The Romans first came to this part of Spain in the late 3rd century when they defeated the Carthaginians and occupied the little city of Seville. Under Roman rule Seville grew rapidly in size and importance, so that by the time of Julius Caesar it occupied a large part of what is now the Casco Antiguo. He is regarded as one of the founders of the city because he built the first stone walls around it, and though these are long gone, the later Moorish walls followed the same course for much of their route.
In fact, although Seville (then known as Hispalis) was one of the great cities of Roman Spain, there are relatively few known physical remains from that period of the city’s history.
Doubtless there are plenty of potential archaeological discoveries still lurking beneath the streets and houses of the modern-day city.

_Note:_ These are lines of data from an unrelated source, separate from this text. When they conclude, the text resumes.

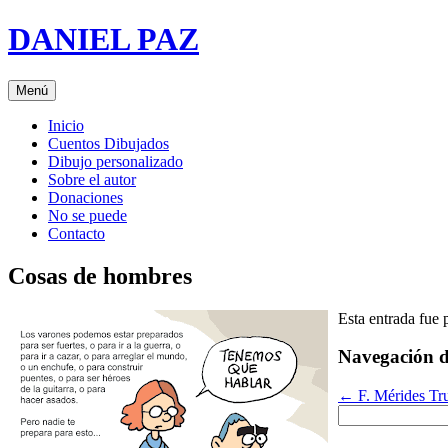
Saltar
DANIEL PAZ
al
contenido
Menú
Inicio
Cuentos Dibujados
Dibujo personalizado
Sobre el autor
Donaciones
No se puede
Contacto
Cosas de hombres
Esta entrada fue
Navegación d
←
F. Mérides Tr
Buscar:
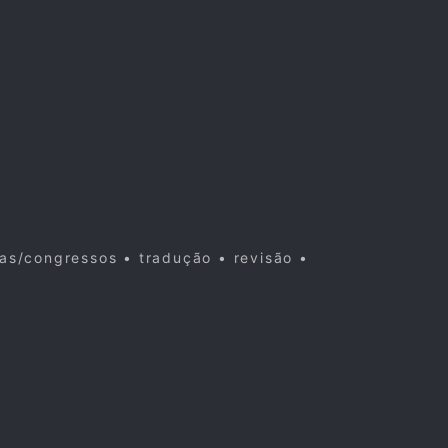
cas/congressos • tradução • revisão •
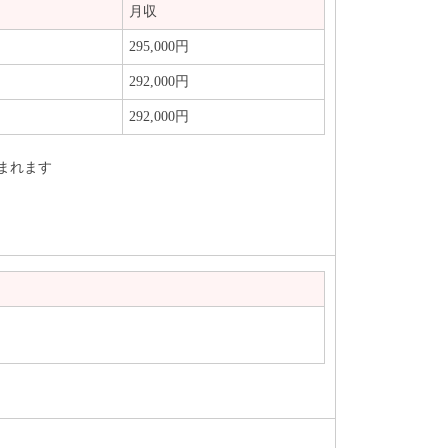
月収
295,000円
292,000円
292,000円
含まれます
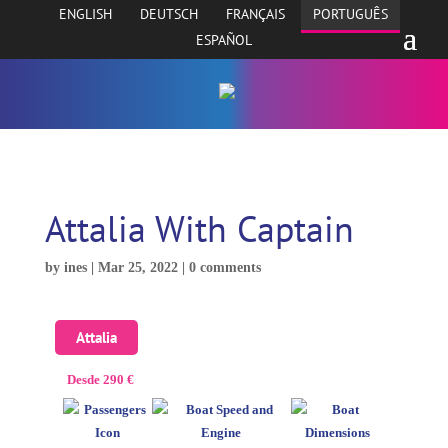
ENGLISH
DEUTSCH
FRANÇAIS
PORTUGUÊS
ESPAÑOL
Attalia With Captain
by
ines
|
Mar 25, 2022
|
0 comments
Attalia
Desde 290 €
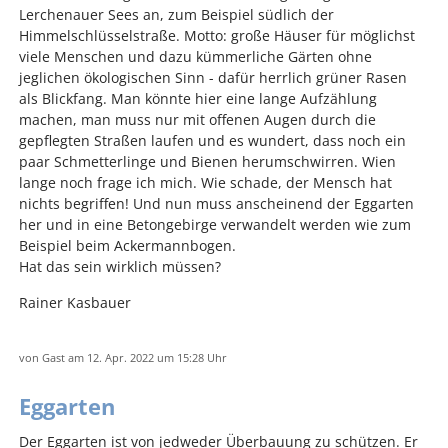
Lerchenauer Sees an, zum Beispiel südlich der
Himmelschlüsselstraße. Motto: große Häuser für möglichst
viele Menschen und dazu kümmerliche Gärten ohne
jeglichen ökologischen Sinn - dafür herrlich grüner Rasen
als Blickfang. Man könnte hier eine lange Aufzählung
machen, man muss nur mit offenen Augen durch die
gepflegten Straßen laufen und es wundert, dass noch ein
paar Schmetterlinge und Bienen herumschwirren. Wien
lange noch frage ich mich. Wie schade, der Mensch hat
nichts begriffen! Und nun muss anscheinend der Eggarten
her und in eine Betongebirge verwandelt werden wie zum
Beispiel beim Ackermannbogen.
Hat das sein wirklich müssen?
Rainer Kasbauer
von
Gast
am 12. Apr. 2022
um 15:28 Uhr
Eggarten
Der Eggarten ist von jedweder Überbauung zu schützen. Er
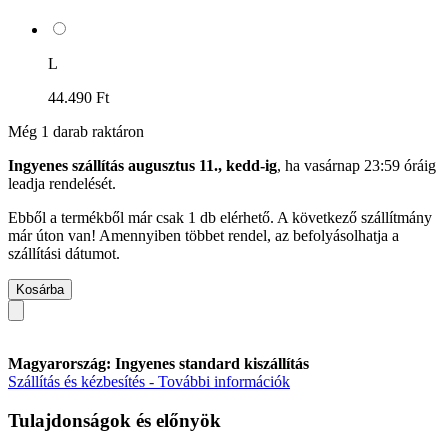
L
44.490 Ft
Még 1 darab raktáron
Ingyenes szállítás augusztus 11., kedd-ig
, ha
vasárnap 23:59 óráig
leadja rendelését.
Ebből a termékből már csak 1 db elérhető. A következő szállítmány
már úton van! Amennyiben többet rendel, az befolyásolhatja a
szállítási dátumot.
Kosárba
Magyarország: Ingyenes standard kiszállítás
Szállítás és kézbesítés - További információk
Tulajdonságok és előnyök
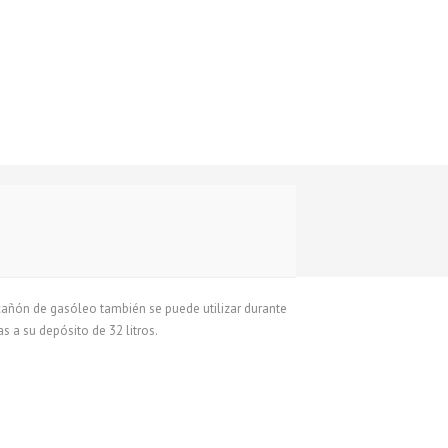
cañón de gasóleo también se puede utilizar durante
s a su depósito de 32 litros.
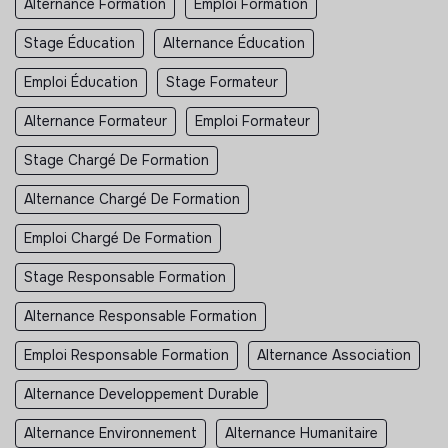
Alternance Formation
Emploi Formation
Stage Éducation
Alternance Éducation
Emploi Éducation
Stage Formateur
Alternance Formateur
Emploi Formateur
Stage Chargé De Formation
Alternance Chargé De Formation
Emploi Chargé De Formation
Stage Responsable Formation
Alternance Responsable Formation
Emploi Responsable Formation
Alternance Association
Alternance Developpement Durable
Alternance Environnement
Alternance Humanitaire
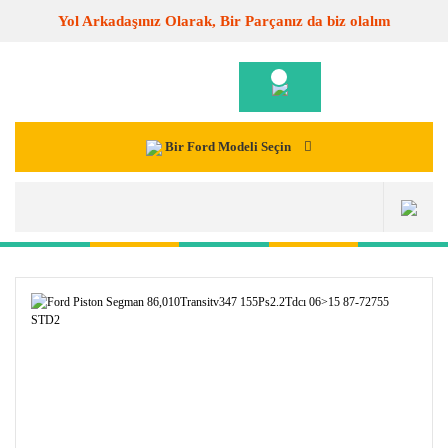
Yol Arkadaşınız Olarak, Bir Parçanız da biz olalım
Bir Ford Modeli Seçin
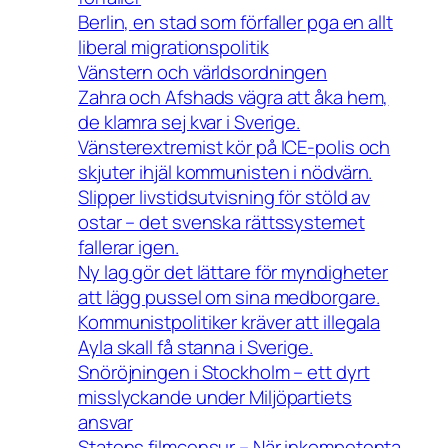
Berlin, en stad som förfaller pga en allt
liberal migrationspolitik
Vänstern och världsordningen
Zahra och Afshads vägra att åka hem,
de klamra sej kvar i Sverige.
Vänsterextremist kör på ICE-polis och
skjuter ihjäl kommunisten i nödvärn.
Slipper livstidsutvisning för stöld av
ostar – det svenska rättssystemet
fallerar igen.
Ny lag gör det lättare för myndigheter
att lägg pussel om sina medborgare.
Kommunistpolitiker kräver att illegala
Ayla skall få stanna i Sverige.
Snöröjningen i Stockholm – ett dyrt
misslyckande under Miljöpartiets
ansvar
Statens filmcensur – När inkompetenta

Just outside the city centre, in Calle Luis Montoto, are two surviving sections of the aqueduct that supplied water to the city (there is a third beyond the shopping centre at Los Arcos). The original source of the water was near the modern village of Los Cercadillos de la Huerta de Santa Lucía, about 17km outside the city in the direction of Carmona, though only the last 4km of the channel was on an aqueduct. Most surprising is that the aqueduct did not disappear simply as a result of the passage of time, but was demolished in the early 20th century in an act of civic vandalism.

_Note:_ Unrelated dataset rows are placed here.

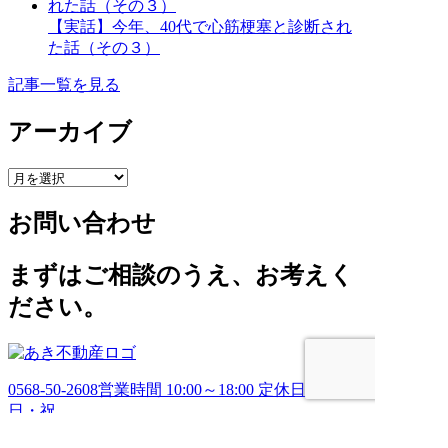
【実話】今年、40代で心筋梗塞と診断され
た話（その３）
記事一覧を見る
アーカイブ
ア
ー
お問い合わせ
カ
イ
ブ
まずはご相談のうえ、お考えく
ださい。
0568-50-2608
営業時間 10:00～18:00 定休日 土・
日・祝
お問い合わせ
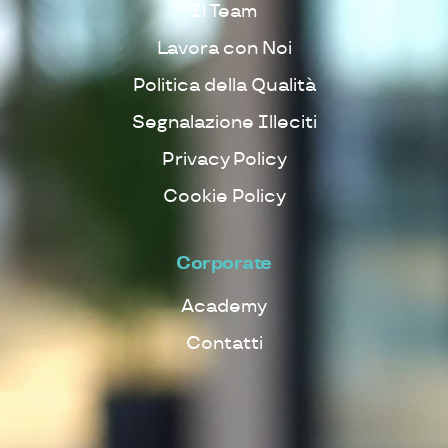
Il Team
Lavora con Noi
Politica della Qualità
Segnalazione Illeciti
Privacy Policy
Cookie Policy
Corporate
Academy
Contatti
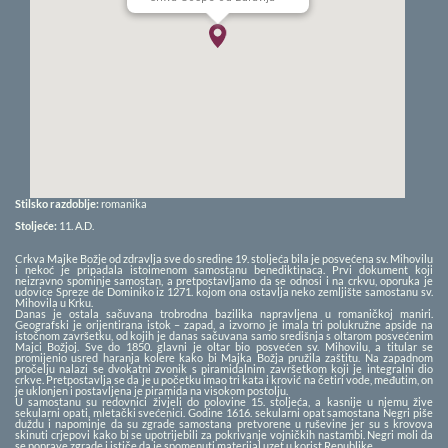
Stilsko razdoblje:
romanika
Stoljeće:
11.
A.D.
Crkva Majke Božje od zdravlja sve do sredine 19. stoljeća bila je posvećena sv. Mihovilu
i nekoć je pripadala istoimenom samostanu benediktinaca. Prvi dokument koji
neizravno spominje samostan, a pretpostavljamo da se odnosi i na crkvu, oporuka je
udovice Spreze de Dominiko iz 1271. kojom ona ostavlja neko zemljište samostanu sv.
Mihovila u Krku.
Danas je ostala sačuvana trobrodna bazilika napravljena u romaničkoj maniri.
Geografski je orijentirana istok – zapad, a izvorno je imala tri polukružne apside na
istočnom završetku, od kojih je danas sačuvana samo središnja s oltarom posvećenim
Majci Božjoj. Sve do 1850. glavni je oltar bio posvećen sv. Mihovilu, a titular se
promijenio usred haranja kolere kako bi Majka Božja pružila zaštitu. Na zapadnom
pročelju nalazi se dvokatni zvonik s piramidalnim završetkom koji je integralni dio
crkve. Pretpostavlja se da je u početku imao tri kata i krović na četiri vode, međutim, on
je uklonjen i postavljena je piramida na visokom postolju.
U samostanu su redovnici živjeli do polovine 15. stoljeća, a kasnije u njemu žive
sekularni opati, mletački svećenici. Godine 1616. sekularni opat samostana Negri piše
duždu i napominje da su zgrade samostana pretvorene u ruševine jer su s krovova
skinuti crjepovi kako bi se upotrijebili za pokrivanje vojničkih nastambi. Negri moli da
se poprave zgrade i ističe da je spomenuti materijal uzet u korist Republike.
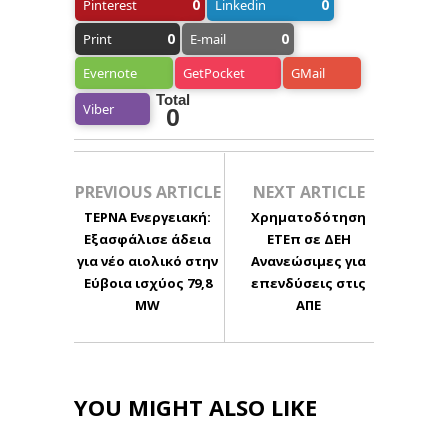
0
0
Pinterest
Linkedin
0
0
Print
E-mail
Evernote
GetPocket
GMail
Total
Viber
0
PREVIOUS ARTICLE
NEXT ARTICLE
ΤΕΡΝΑ Ενεργειακή:
Χρηματοδότηση
Εξασφάλισε άδεια
ΕΤΕπ σε ΔΕΗ
για νέο αιολικό στην
Ανανεώσιμες για
Εύβοια ισχύος 79,8
επενδύσεις στις
MW
ΑΠΕ
YOU MIGHT ALSO LIKE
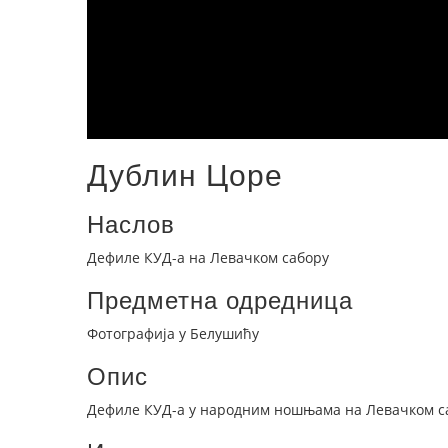
Дублин Цоре
Наслов
Дефиле КУД-а на Левачком сабору
Предметна одредница
Фотографија у Белушићу
Опис
Дефиле КУД-а у народним ношњама на Левачком са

Hidden away in Calle Marmoles (Marbles street) in the Barrio Santa Cuz are three enormous pillars that are all that remains of a Roman temple, probably to the goddess Diana. The footings of the pillars appear to be sunk in a deep pit, but in fact it is the level of the ground around them that has risen over the centuries. Two more pillars were moved to the newly created Alameda de Hercules in the 16th century, and now stand at its western end, topped by statues of the city’s founders, Hercules and Julius Caesar. A sixth pillar is known to have been broken at this time as a result of attempts to move it.
Even more hidden away is the aljibe, or water cistern under the Plaza de la Pescadería. It’s still in a good state of preservation, but isn’t normally open to the public. It’s theoretically possible to look down into the structure through the “skylights” in the square, but in practice it’s either too dark, or there’s too much light reflecting off the glass.

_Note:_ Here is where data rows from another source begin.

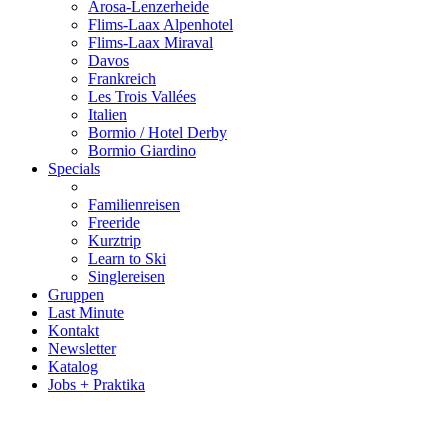
Arosa-Lenzerheide
Flims-Laax Alpenhotel
Flims-Laax Miraval
Davos
Frankreich
Les Trois Vallées
Italien
Bormio / Hotel Derby
Bormio Giardino
Specials
Familienreisen
Freeride
Kurztrip
Learn to Ski
Singlereisen
Gruppen
Last Minute
Kontakt
Newsletter
Katalog
Jobs + Praktika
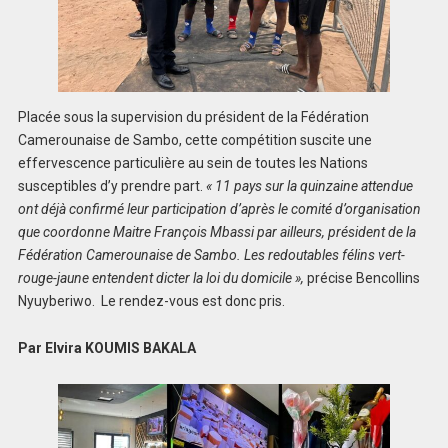
Placée sous la supervision du président de la Fédération
Camerounaise de Sambo, cette compétition suscite une
effervescence particulière au sein de toutes les Nations
susceptibles d’y prendre part.
« 11 pays sur la quinzaine attendue
ont déjà confirmé leur participation d’après le comité d’organisation
que coordonne Maitre François Mbassi par ailleurs, président de la
Fédération Camerounaise de Sambo. Les redoutables félins vert-
rouge-jaune entendent dicter la loi du domicile »,
précise Bencollins
Nyuyberiwo. Le rendez-vous est donc pris.
Par Elvira KOUMIS BAKALA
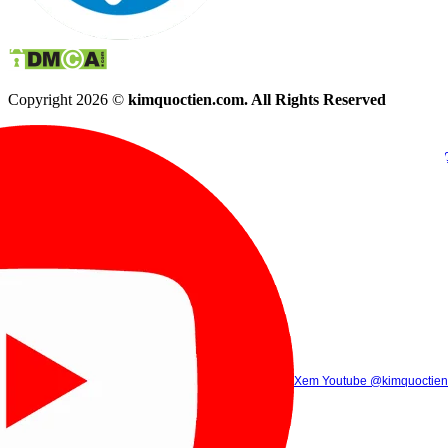
Copyright 2026 ©
kimquoctien.com. All Rights Reserved
Chat Facebook
Chat Zalo
(8h00 - 21h30)
(8h00 - 21h3
Xem Tik Tok
Xem Youtube
Gọi điện
@kimquoctienoffi
(8h00 - 21h30)
@kimquoctien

Definitely worth visiting is the Antiquarium, the museum and archaeological site under the Metropol Parasols in Plaza de la Encarnación, featuring Roman and post Roman ruins, including some well-preserved mosaics. The remains were discovered when work began on an underground carpark for the planned new market building in the square.
There are also Roman remains in the lower levels of the archaeological excavations in the Patio de Banderas, and Roman stones with inscriptions that were reused in the foundations of the Giralda tower. There is also known to be a Roman bath house under the foundations of the Archbishop’s Palace.
Roman objects and mosaics, mostly from nearby Italica, can also be found at the Archaeological museum in María Luisa Park, and in the Palacio de Lebrija in Calle Cuna.